**** Task data

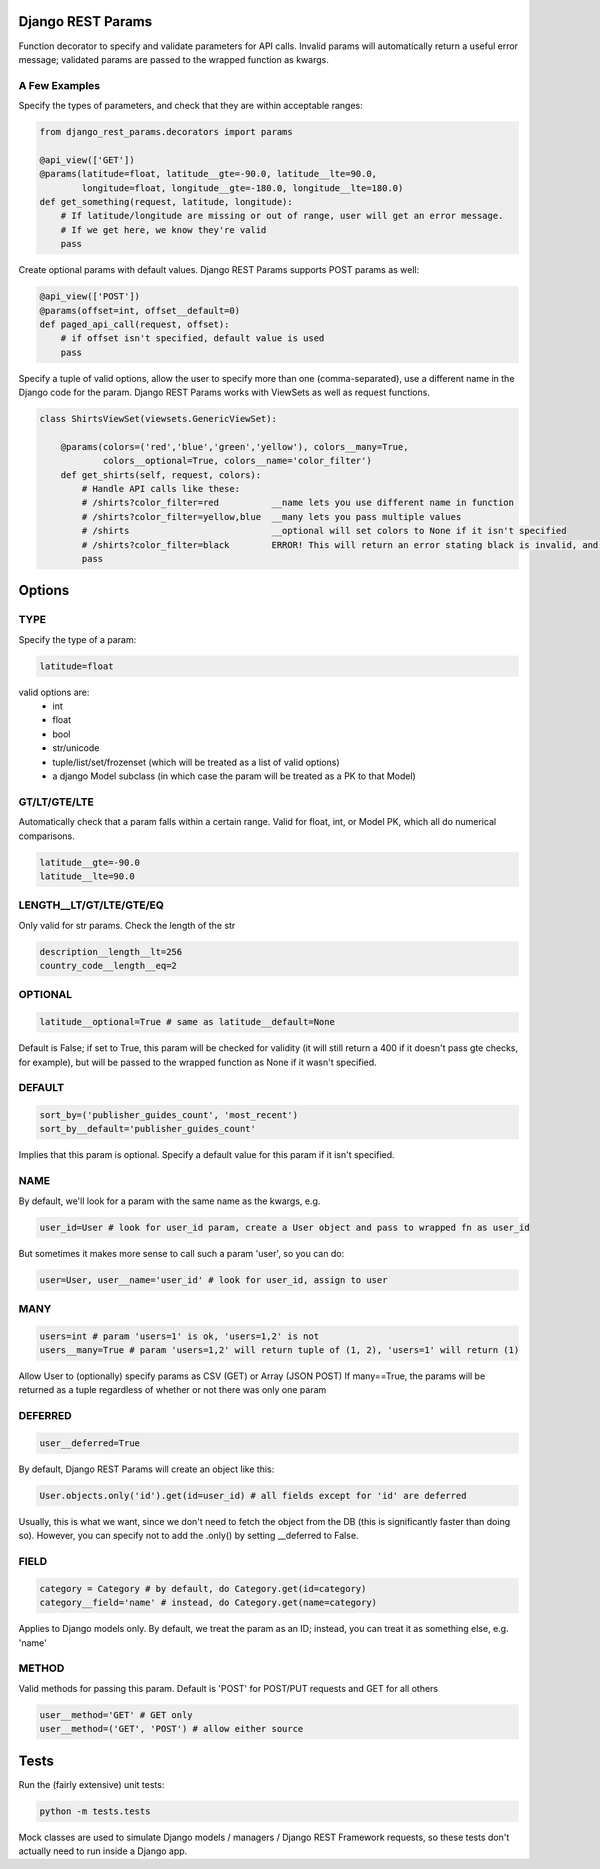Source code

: Django REST Params
==================

Function decorator to specify and validate parameters for API calls.
Invalid params will automatically return a useful error message;
validated params are passed to the wrapped function as kwargs.

A Few Examples
--------------------

Specify the types of parameters, and check that they are within acceptable ranges:

.. code:: python

   from django_rest_params.decorators import params
   
   @api_view(['GET'])
   @params(latitude=float, latitude__gte=-90.0, latitude__lte=90.0,
           longitude=float, longitude__gte=-180.0, longitude__lte=180.0)
   def get_something(request, latitude, longitude):
       # If latitude/longitude are missing or out of range, user will get an error message.
       # If we get here, we know they're valid
       pass

Create optional params with default values. Django REST Params supports POST params as well:

.. code:: python

   @api_view(['POST'])
   @params(offset=int, offset__default=0)
   def paged_api_call(request, offset):
       # if offset isn't specified, default value is used
       pass
       
Specify a tuple of valid options, allow the user to specify more than one (comma-separated), use a different name in the Django code for the param.
Django REST Params works with ViewSets as well as request functions.

.. code:: python

   class ShirtsViewSet(viewsets.GenericViewSet):
   
       @params(colors=('red','blue','green','yellow'), colors__many=True, 
               colors__optional=True, colors__name='color_filter')
       def get_shirts(self, request, colors):
           # Handle API calls like these:
           # /shirts?color_filter=red          __name lets you use different name in function
           # /shirts?color_filter=yellow,blue  __many lets you pass multiple values
           # /shirts                           __optional will set colors to None if it isn't specified
           # /shirts?color_filter=black        ERROR! This will return an error stating black is invalid, and listing the valid options
           pass

Options
=======

TYPE
----
Specify the type of a param:

.. code:: python

   latitude=float

valid options are:
  - int
  - float
  - bool
  - str/unicode
  - tuple/list/set/frozenset (which will be treated as a list of valid options)
  - a django Model subclass (in which case the param will be treated as a PK to that Model)
  
GT/LT/GTE/LTE
-------------
Automatically check that a param falls within a certain range. Valid for float, int, or Model PK, which all do numerical comparisons.

.. code:: python

   latitude__gte=-90.0
   latitude__lte=90.0
  
LENGTH__LT/GT/LTE/GTE/EQ
------------------------
Only valid for str params. Check the length of the str

.. code:: python

  description__length__lt=256
  country_code__length__eq=2
  
OPTIONAL
--------

.. code:: python

   latitude__optional=True # same as latitude__default=None
   
Default is False; if set to True, this param will be checked for validity (it will still return a 400 if it doesn't pass gte checks, for example),
but will be passed to the wrapped function as None if it wasn't specified.

DEFAULT
-------

.. code:: python

   sort_by=('publisher_guides_count', 'most_recent')
   sort_by__default='publisher_guides_count'
   
Implies that this param is optional.
Specify a default value for this param if it isn't specified.
 
NAME
----
By default, we'll look for a param with the same name as the kwargs, e.g.

.. code:: python

   user_id=User # look for user_id param, create a User object and pass to wrapped fn as user_id
   
But sometimes it makes more sense to call such a param 'user', so you can do:

.. code:: python

   user=User, user__name='user_id' # look for user_id, assign to user
  
MANY
----

.. code:: python

   users=int # param 'users=1' is ok, 'users=1,2' is not
   users__many=True # param 'users=1,2' will return tuple of (1, 2), 'users=1' will return (1)
   
Allow User to (optionally) specify params as CSV (GET) or Array (JSON POST)
If many==True, the params will be returned as a tuple regardless of whether or not there was only one param

DEFERRED
--------
.. code:: python

   user__deferred=True

By default, Django REST Params will create an object like this:

.. code:: python

   User.objects.only('id').get(id=user_id) # all fields except for 'id' are deferred

Usually, this is what we want, since we don't need to fetch the object from the DB (this is significantly faster than doing so).
However, you can specify not to add the .only() by setting __deferred to False.

FIELD
-----

.. code:: python

   category = Category # by default, do Category.get(id=category)
   category__field='name' # instead, do Category.get(name=category)
   
Applies to Django models only. By default, we treat the param as an ID; instead, you can treat it as something else, e.g. 'name'

METHOD
------
Valid methods for passing this param. Default is 'POST' for POST/PUT requests and GET for all others

.. code:: python

  user__method='GET' # GET only
  user__method=('GET', 'POST') # allow either source
  
  
Tests
=====
  
Run the (fairly extensive) unit tests:
  
.. code:: bash
  
   python -m tests.tests
   
Mock classes are used to simulate Django models / managers / Django REST Framework requests, so these tests don't actually need to run inside a Django app.
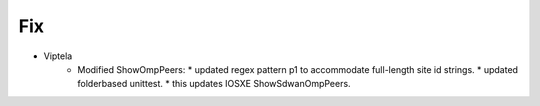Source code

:--------------------------------------------------------------------------------
                                Fix
--------------------------------------------------------------------------------
* Viptela
    * Modified ShowOmpPeers:
      * updated regex pattern p1 to accommodate full-length site id strings.
      * updated folderbased unittest. 
      * this updates IOSXE ShowSdwanOmpPeers.    
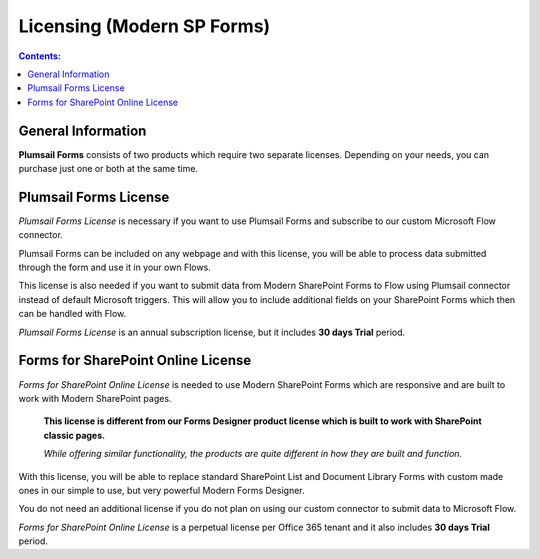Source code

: Licensing (Modern SP Forms)
==================================================

.. contents:: Contents:
 :local:
 :depth: 1
 
General Information
--------------------------------------------------
**Plumsail Forms** consists of two products which require two separate licenses. Depending on your needs, you can purchase just one or both at the same time.

Plumsail Forms License
--------------------------------------------------
*Plumsail Forms License* is necessary if you want to use Plumsail Forms and subscribe to our custom Microsoft Flow connector.

Plumsail Forms can be included on any webpage and with this license, you will be able to process data submitted through the form and use it in your own Flows.

This license is also needed if you want to submit data from Modern SharePoint Forms to Flow using Plumsail connector instead of default Microsoft triggers.
This will allow you to include additional fields on your SharePoint Forms which then can be handled with Flow.

*Plumsail Forms License* is an annual subscription license, but it includes **30 days Trial** period.


Forms for SharePoint Online License
--------------------------------------------------
*Forms for SharePoint Online License* is needed to use Modern SharePoint Forms which are responsive and are built to work with Modern SharePoint pages.

 **This license is different from our Forms Designer product license which is built to work with SharePoint classic pages.**

 *While offering similar functionality, the products are quite different in how they are built and function.*

With this license, you will be able to replace standard SharePoint List and Document Library Forms with custom made ones in our simple to use, but very powerful Modern Forms Designer.

You do not need an additional license if you do not plan on using our custom connector to submit data to Microsoft Flow.

*Forms for SharePoint Online License* is a perpetual license per Office 365 tenant and it also includes **30 days Trial** period.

********

▶ **Aim of the task**
Where a line above holds the string "Plumsail", show that line.

▶ **Exercise solution**
**Plumsail Forms** consists of two products which require two separate licenses. Depending on your needs, you can purchase just one or both at the same time.
Plumsail Forms License
*Plumsail Forms License* is necessary if you want to use Plumsail Forms and subscribe to our custom Microsoft Flow connector.
Plumsail Forms can be included on any webpage and with this license, you will be able to process data submitted through the form and use it in your own Flows.
This license is also needed if you want to submit data from Modern SharePoint Forms to Flow using Plumsail connector instead of default Microsoft triggers.
*Plumsail Forms License* is an annual subscription license, but it includes **30 days Trial** period.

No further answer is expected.